Continuous Testing is the modern practice to measure the correctness of a code base. Running the code thru a variety of test stages in the CI/CD pipeline is the only way to verify its validity and security. While testing does not give a 100% guarantee that a software is bug/vulnerability-free, it does provide valuable metrics that serve as strong indicators of the code’s alignment with correctness requirements.
The clarity of a code base is expressed mostly in its design and implementation stages and the skills of the engineers play a crucial role in this regard. Coding abilities are essential, but it is undeniable that software design skills greatly contribute to the overall quality, so knowledge of the fundamentals of good software design is paramount and should be assessed alongside coding skills (sadly this is often not the case).
Many modern software development platforms provide useful code analysis tools that can calculate metrics such as degree of coupling between components (useful to have a measure of cohesion), cyclomatic complexity (to measure conciseness), maintainability index, LOC, etc. A very important role is played by code reviews, which are the last line of defense against poorly written code and should be a fundamental part of the SDLC.
Several techniques also exist to measure the performance of the code in order to determine its ability to drive value. For high-performance systems the efficiency is assessed thru profiling, which should be an integral part of the software development pipeline. And several testing methods also exist to measure the resiliency of the code at different levels of depth, such as stress testing, load testing, chaos testing and more.
Writing high-quality code is a pretty hard endeavor and takes a substantial amount of time. There are several characteristics that determine the value of a code base and all of them contribute to 3 main goals that should be achieved in order for the code to be considered of high quality.
Undeniably, correctness is the most important requirement as code that’s doing things wrongly or that’s unreliable and exploitable bears little to no utility, no matter how clean and efficient it is. It’s also probably the trickiest to get right as bugs can be introduced for many unpredictable reasons, and because security is too often not given much consideration.

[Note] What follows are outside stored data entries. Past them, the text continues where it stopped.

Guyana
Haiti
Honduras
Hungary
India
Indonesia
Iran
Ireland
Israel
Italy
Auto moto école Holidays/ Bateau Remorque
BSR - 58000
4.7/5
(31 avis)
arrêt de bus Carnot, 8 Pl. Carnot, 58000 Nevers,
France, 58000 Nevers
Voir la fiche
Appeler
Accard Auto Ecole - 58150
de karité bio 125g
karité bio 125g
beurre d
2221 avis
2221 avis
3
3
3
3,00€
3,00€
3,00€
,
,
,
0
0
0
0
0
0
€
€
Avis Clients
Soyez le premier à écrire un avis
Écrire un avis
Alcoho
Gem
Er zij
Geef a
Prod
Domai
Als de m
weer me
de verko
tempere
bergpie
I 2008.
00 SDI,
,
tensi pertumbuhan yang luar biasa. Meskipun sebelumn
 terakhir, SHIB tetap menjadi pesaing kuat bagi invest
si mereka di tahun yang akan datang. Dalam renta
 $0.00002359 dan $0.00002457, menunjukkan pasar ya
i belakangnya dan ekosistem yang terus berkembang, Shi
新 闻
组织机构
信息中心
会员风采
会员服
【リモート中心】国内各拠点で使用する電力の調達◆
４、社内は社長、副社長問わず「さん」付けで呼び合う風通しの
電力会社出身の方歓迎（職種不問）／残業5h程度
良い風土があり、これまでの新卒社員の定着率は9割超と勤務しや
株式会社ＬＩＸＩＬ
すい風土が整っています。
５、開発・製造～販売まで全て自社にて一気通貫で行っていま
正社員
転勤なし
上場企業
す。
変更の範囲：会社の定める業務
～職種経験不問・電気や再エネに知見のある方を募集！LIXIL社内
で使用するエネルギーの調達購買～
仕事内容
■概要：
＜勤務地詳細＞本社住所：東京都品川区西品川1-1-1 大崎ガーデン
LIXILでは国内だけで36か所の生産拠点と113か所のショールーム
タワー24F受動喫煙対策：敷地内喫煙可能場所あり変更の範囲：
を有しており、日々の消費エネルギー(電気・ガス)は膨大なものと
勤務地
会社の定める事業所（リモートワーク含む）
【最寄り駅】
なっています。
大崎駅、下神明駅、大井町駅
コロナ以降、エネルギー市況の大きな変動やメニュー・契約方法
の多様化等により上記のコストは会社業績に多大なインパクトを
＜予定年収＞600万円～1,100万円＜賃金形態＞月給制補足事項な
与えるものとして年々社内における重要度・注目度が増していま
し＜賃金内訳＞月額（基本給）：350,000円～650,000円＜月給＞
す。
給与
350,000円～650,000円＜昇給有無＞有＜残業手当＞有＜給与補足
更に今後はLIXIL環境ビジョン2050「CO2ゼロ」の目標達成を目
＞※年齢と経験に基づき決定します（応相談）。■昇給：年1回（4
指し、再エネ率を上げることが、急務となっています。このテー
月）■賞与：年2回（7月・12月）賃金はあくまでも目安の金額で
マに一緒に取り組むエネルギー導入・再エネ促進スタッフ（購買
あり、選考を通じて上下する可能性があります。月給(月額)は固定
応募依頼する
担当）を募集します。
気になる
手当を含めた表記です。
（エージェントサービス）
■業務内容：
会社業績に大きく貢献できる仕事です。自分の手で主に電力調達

On the other hand, code is developed to serve a business scope and to create value. This entails considering the economics aspect of it, that is how it creates value given its running costs. In this context, writing clear code, regardless of the type of system, is certainly a way to achieve a business goal by reducing the cost of maintenance and adjustment to changing business directions.
At the same time, performance, resiliency and adaptability are determining factors for the efficiency of most commercial systems in terms of added value, and are the driving aspects in measuring how “useful” the code is for the business. In the end, stakeholders won’t be impressed by how beautifully the code is written, rather by how good it is at generating profit.
Even though in real-world scenarios there are often trade-offs to be made between writing good code and meeting business goals, striving for a correct, clear and cost-efficient codebase will certainly pay off as it will minimize the risk of accumulating technical debt and will serve both commercial and engineering requirements. A win-win situation.